1. > From the above plot, we can see that top 10 countries have the same life expectancy of 80-82 years approximately. 
2. > Top 5 countries with lowest life expectancy are ___Haiti, Lesotho, Central African Republic,Zambia and Malawi.___

In [None]:
# Pair plot for all numerical variables
sns.pairplot(data)
plt.show()

In [None]:
# checking correlation for the data
correlation = data.corr()
correlation

In [None]:
# Heapmat for given data
plt.figure(figsize=[12,8])
sns.heatmap(correlation, annot=True, cmap='RdYlGn')
plt.title('Heatmap\n')
plt.show()

**Inferences:**
> 1. From the above plot, we can infer that there is a high correlation between income and GDP, so, if average net income per person increases the GDP of the country will also increase.
> 2. If child mortality(Death of children under 5 years of age per 1000 live births) decreases the life expectancy will also decreases.
> 3. If you spend more on Health , then the child mortality will reduce and it will increase the GDP rate.

In [None]:
# Resetting index before outlier treatment
data.reset_index()

## Step 3: Outlier Treatment


In [None]:
# checking outliers using boxplot for each numerical column before outlier treatment
plt.figure(figsize=[20,15])
for i in enumerate(data.describe().columns):
    plt.subplot(3,3,i[0]+1)
    sns.boxplot(data[i[1]])

plt.show()

1. > Removing the lower range outliers for countries with low child mortality, low inflation and low total fertility. 
2. > Removing the upper range outliers for countries with high income, GDP, imports, exports, life_expectancy and health.
3. > Here, we are using soft capping method for removing these outliers with quantiles of 0.05 for lower range and 0.95 for higher range

In [None]:
# Removing the lower range outliers for countries with low child mortality, low inflation and low total fertility
low_range = ['child_mort','inflation','total_fer']
for column in low_range:
    Q1 = data[column].quantile(0.05)
    data = data[(data[column]>= Q1)]

In [None]:
# Removing the upper range outliers for countries with high income, GDP, imports, exports, life_expectancy and health
high_range = ['exports', 'health', 'imports','income','gdpp','life_expec']
for column in high_range:
    Q3 = data[column].quantile(0.95)
    data = data[(data[column] <= Q3)]

In [None]:
# plotting boxplot again after outlier treatment
plt.figure(figsize=[20,15])
for i in enumerate(data.describe().columns):
    plt.subplot(3,3,i[0]+1)
    sns.boxplot(data[i[1]], color='g')
plt.show()

In [None]:
# Checking shape after outlier treatment
data.shape

## Step 4: Scaling data

In [None]:
# creating data with only numerical columns
clusterdata = data.iloc[:,1:]
clusterdata.head()

In [None]:
# Scaling data
scaler = StandardScaler()

cluster_scaled = scaler.fit_transform(clusterdata)
cluster_scaled.shape

In [None]:
data.columns

In [None]:
# Creating dataframe with scaled data and assigning column names
cluster_scaled = pd.DataFrame(cluster_scaled)
cluster_scaled.columns = ['child_mort', 'exports', 'health', 'imports', 'income',
                          'inflation', 'life_expec', 'total_fer', 'gdpp']
cluster_scaled.head()

### Hopkins Statistics:
The Hopkins statistic, is a statistic which gives a value which indicates the cluster tendency, in other words: how well the data can be clustered.

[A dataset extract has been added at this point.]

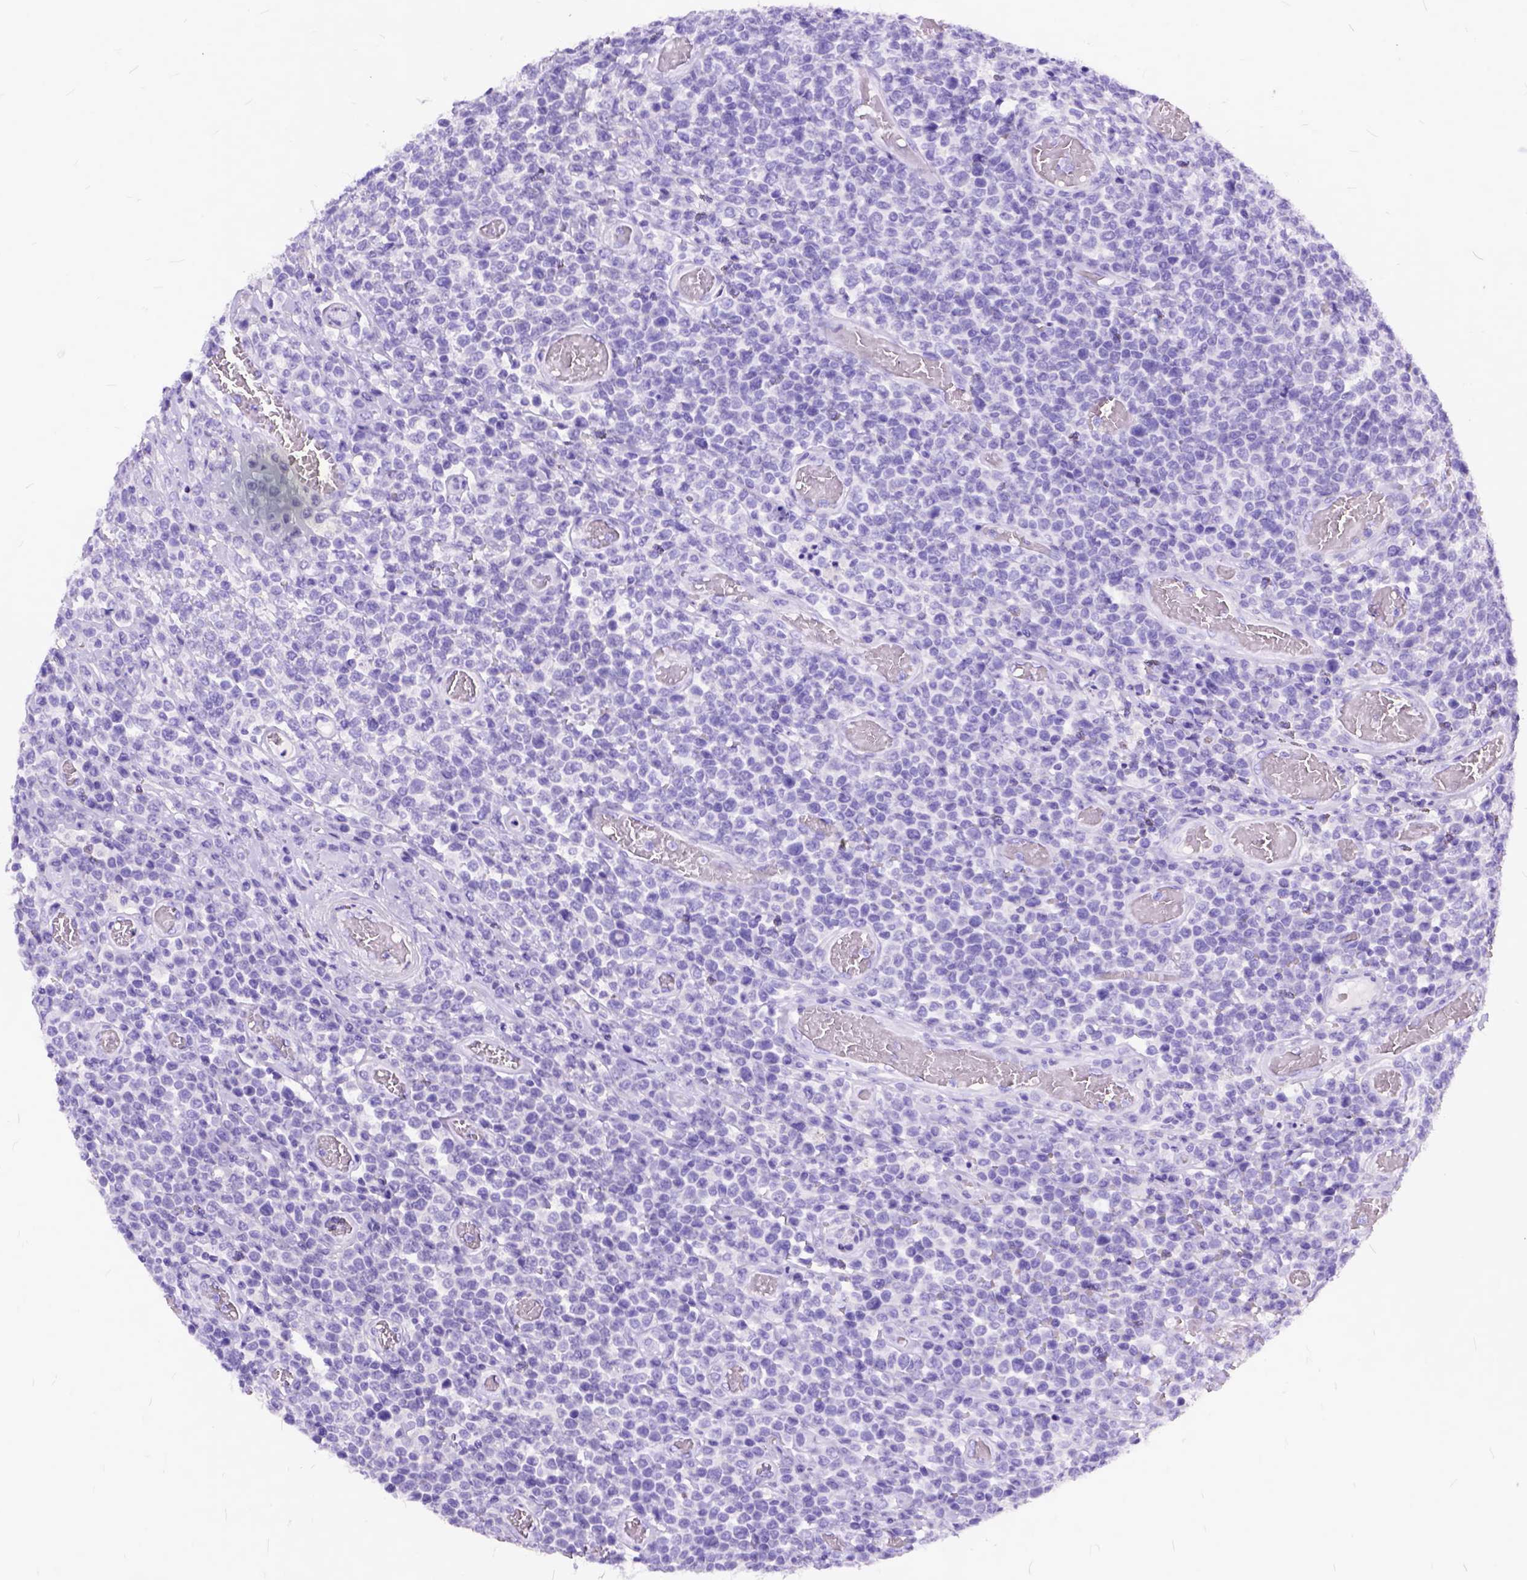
{"staining": {"intensity": "negative", "quantity": "none", "location": "none"}, "tissue": "lymphoma", "cell_type": "Tumor cells", "image_type": "cancer", "snomed": [{"axis": "morphology", "description": "Malignant lymphoma, non-Hodgkin's type, High grade"}, {"axis": "topography", "description": "Soft tissue"}], "caption": "A high-resolution histopathology image shows IHC staining of lymphoma, which demonstrates no significant expression in tumor cells.", "gene": "C1QTNF3", "patient": {"sex": "female", "age": 56}}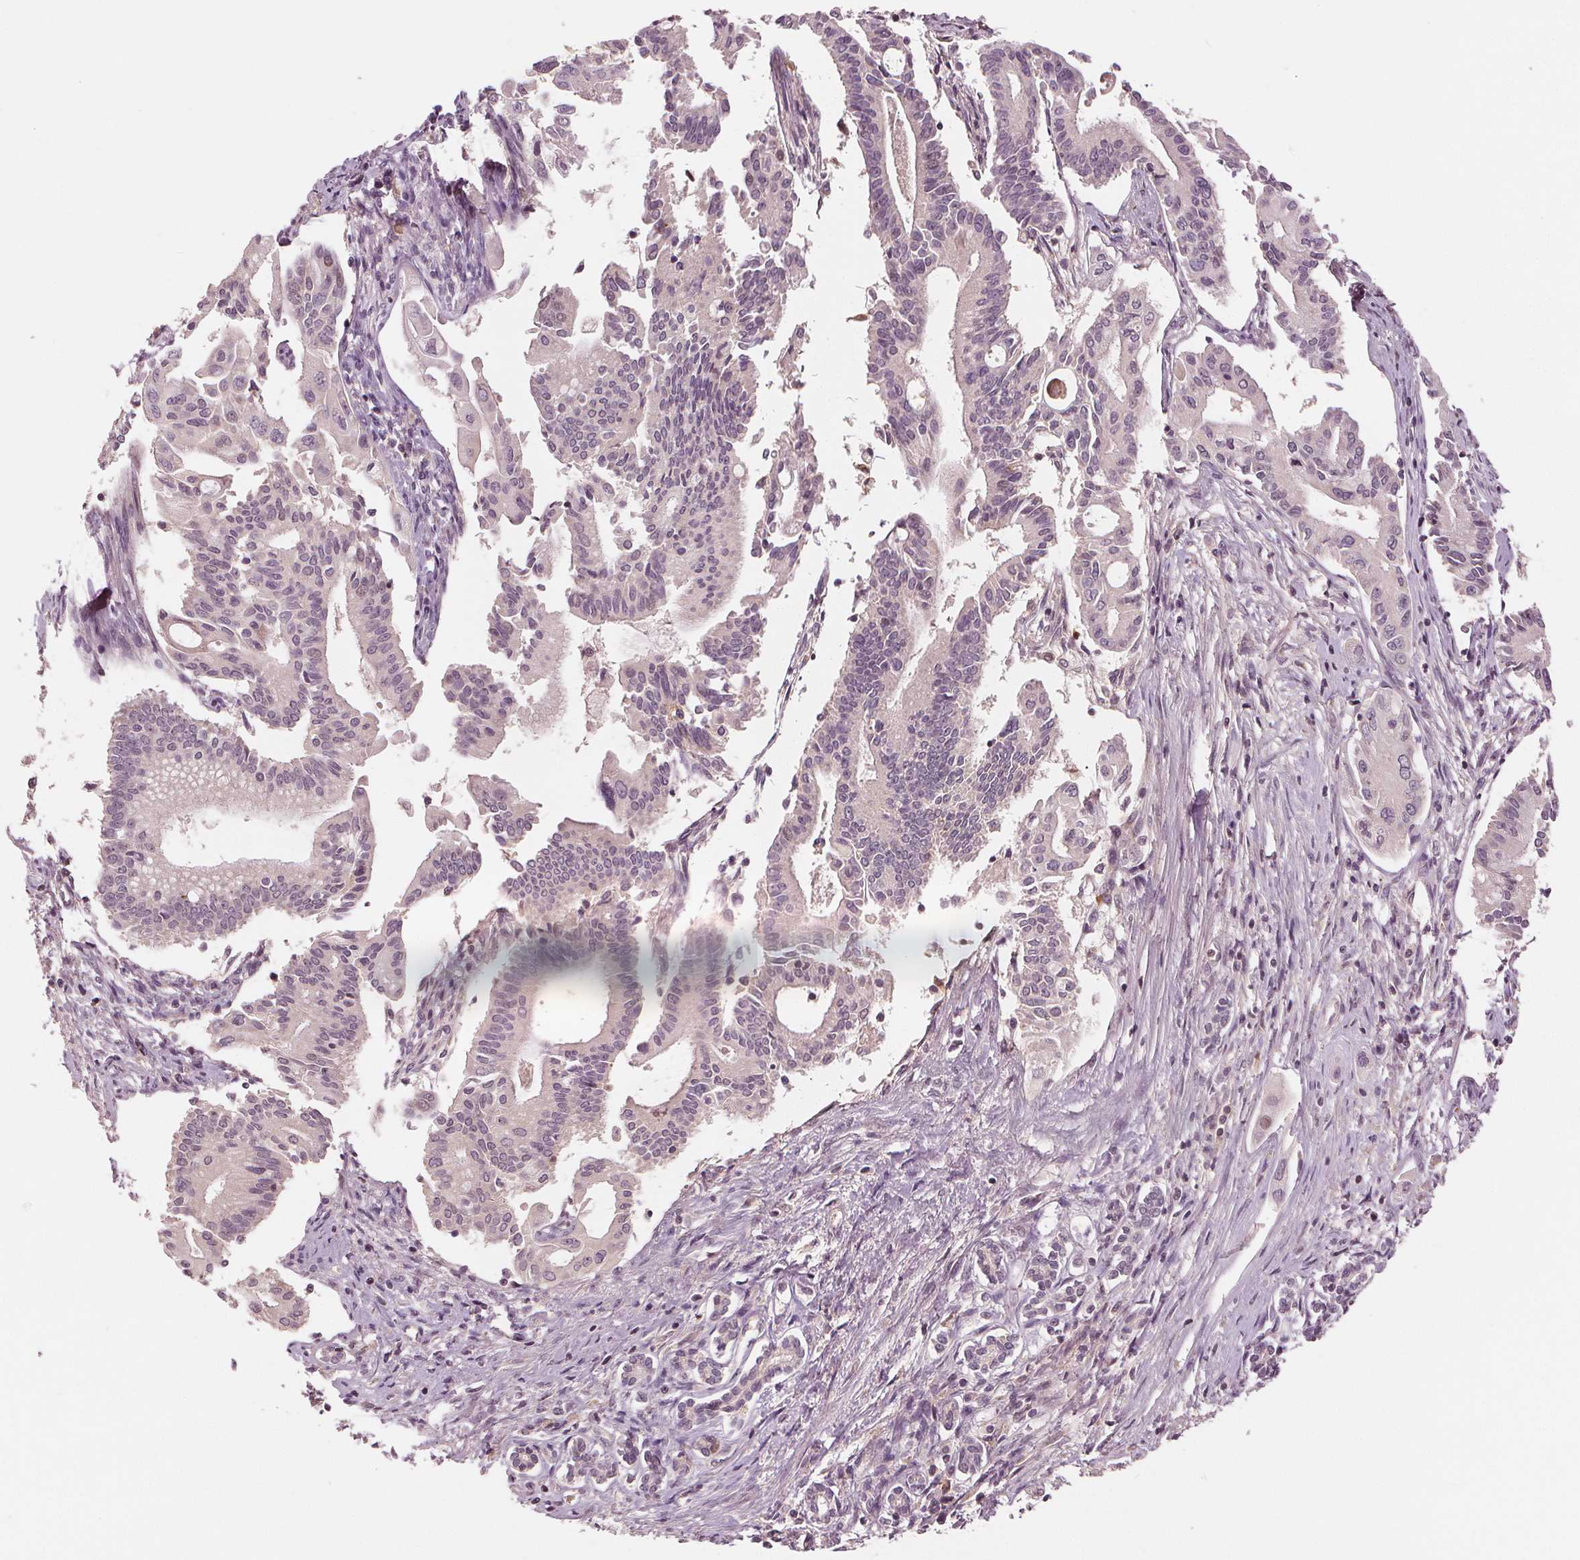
{"staining": {"intensity": "negative", "quantity": "none", "location": "none"}, "tissue": "pancreatic cancer", "cell_type": "Tumor cells", "image_type": "cancer", "snomed": [{"axis": "morphology", "description": "Adenocarcinoma, NOS"}, {"axis": "topography", "description": "Pancreas"}], "caption": "Human adenocarcinoma (pancreatic) stained for a protein using immunohistochemistry displays no positivity in tumor cells.", "gene": "SLC34A1", "patient": {"sex": "female", "age": 68}}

- If the value is between {0.01, ...,0.3}, the data is regularly spaced.

- If the value is around 0.5, it is random.

- If the value is between {0.7, ..., 0.99}, it has a high tendency to cluster.

In [None]:
# Hopkins test
from sklearn.neighbors import NearestNeighbors
from random import sample
from numpy.random import uniform
import numpy as np
from math import isnan
 
def hopkins(X):
    d = X.shape[1]
    #d = len(vars) # columns
    n = len(X) # rows
    m = int(0.1 * n) 
    nbrs = NearestNeighbors(n_neighbors=1).fit(X.values)
 
    rand_X = sample(range(0, n, 1), m)
 
    ujd = []
    wjd = []
    for j in range(0, m):
        u_dist, _ = nbrs.kneighbors(uniform(np.amin(X,axis=0),np.amax(X,axis=0),d).reshape(1, -1), 2, return_distance=True)
        ujd.append(u_dist[0][1])
        w_dist, _ = nbrs.kneighbors(X.iloc[rand_X[j]].values.reshape(1, -1), 2, return_distance=True)
        wjd.append(w_dist[0][1])
 
    H = sum(ujd) / (sum(ujd) + sum(wjd))
    if isnan(H):
        print(ujd, wjd)
        H = 0
 
    return H

In [None]:
# checking Hopkins values
Hopkins = []
for i in range(5):
    Hopkins.append(hopkins(cluster_scaled))

In [None]:
# Taking average hopkins value
sum(Hopkins)/len(Hopkins)

Since the value is 0.84 there is a high tendency to cluster this data

## Step 5: Creating k-means clustering algorithm and visualising clusters formed

### Finding the Optimal Number of Clusters

#### SSD (Elbow curve method)

In [None]:
# elbow-curve/SSD
ssd = []
range_n_clusters = [2,3,4,5,6,7,8,9,10,11,12]
for num_clusters in range_n_clusters:
    kmeans = KMeans(n_clusters=num_clusters, max_iter=50)
    kmeans.fit(cluster_scaled)
    
    ssd.append(kmeans.inertia_)
    
# plot the SSDs for each n_clusters
# ssd
plt.figure(figsize=[12,8])
plt.plot(range_n_clusters,ssd)
plt.xticks([2,3,4,5,6,7,8,9,10,11,12])
plt.title("Plot for k-value vs SSD(Sum of squared Distances)")
plt.xlabel('k')
plt.ylabel('SSD')
plt.show()

From the above plot we can clearly see that elbow has been formed at k = 3 or k = 5

Further, lets proceed with Silhouette Analysis to check the best k value

### Silhouette Analysis

$$\text{silhouette score}=\frac{p-q}{max(p,q)}$$

$p$ is the mean distance to the points in the nearest cluster that the data point is not a part of

$q$ is the mean intra-cluster distance to all the points in its own cluster.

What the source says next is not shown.